» **Data section**
- - -

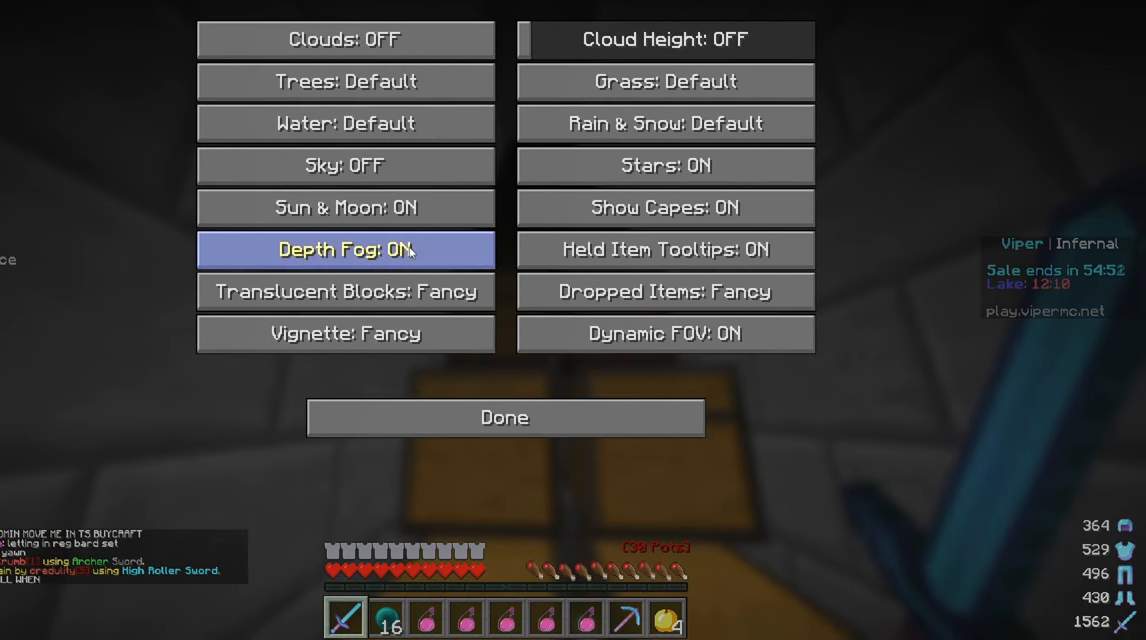
{"keys": [], "mouse": [], "events": []}
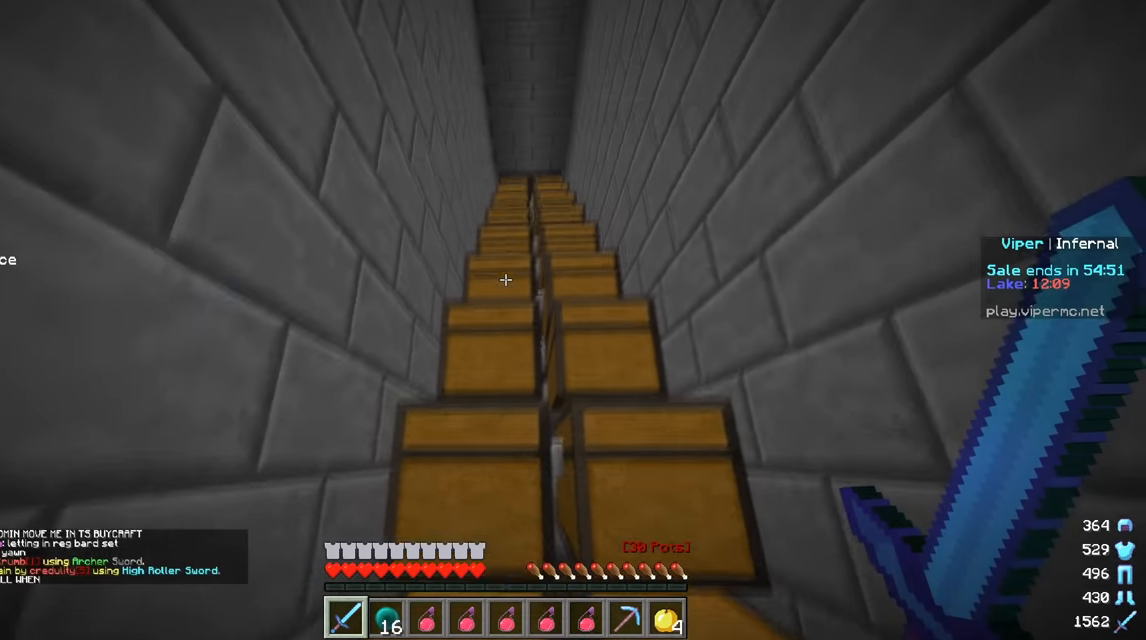
{"keys": [], "mouse": ["right"], "events": [[484, "mouse_right", "down"]]}
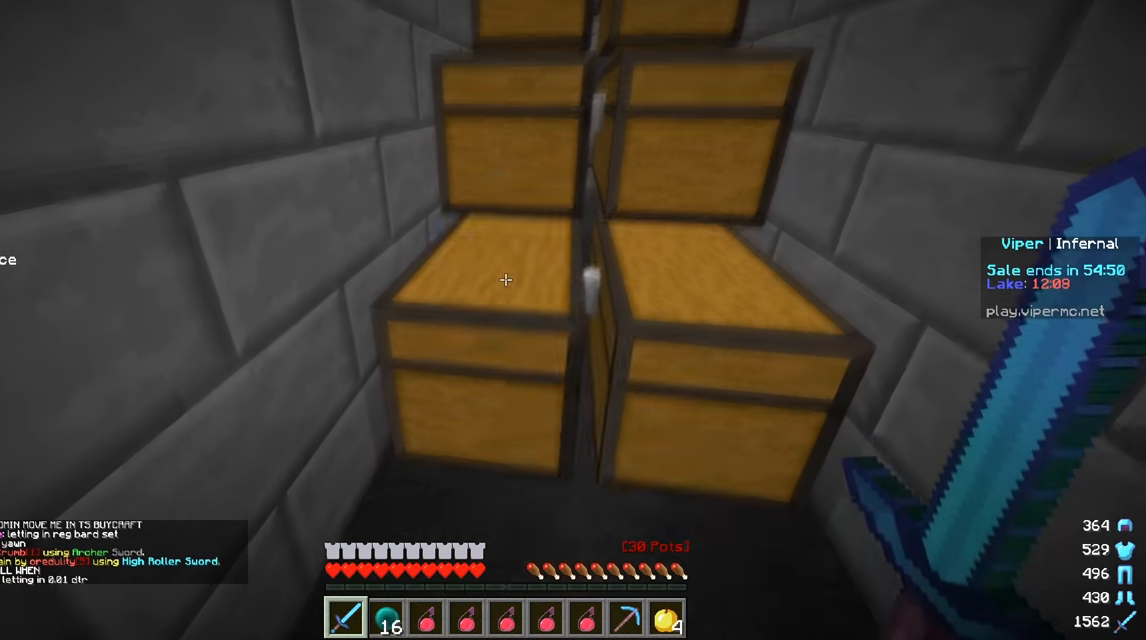
{"keys": [], "mouse": [], "events": [[166, "mouse_right", "up"]]}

- - -

Copy every line of the listing above exactly. Leave each picture out.

» **Problem solution**
{"keys": [], "mouse": [], "events": []}
{"keys": [], "mouse": ["right"], "events": [[484, "mouse_right", "down"]]}
{"keys": [], "mouse": [], "events": [[166, "mouse_right", "up"]]}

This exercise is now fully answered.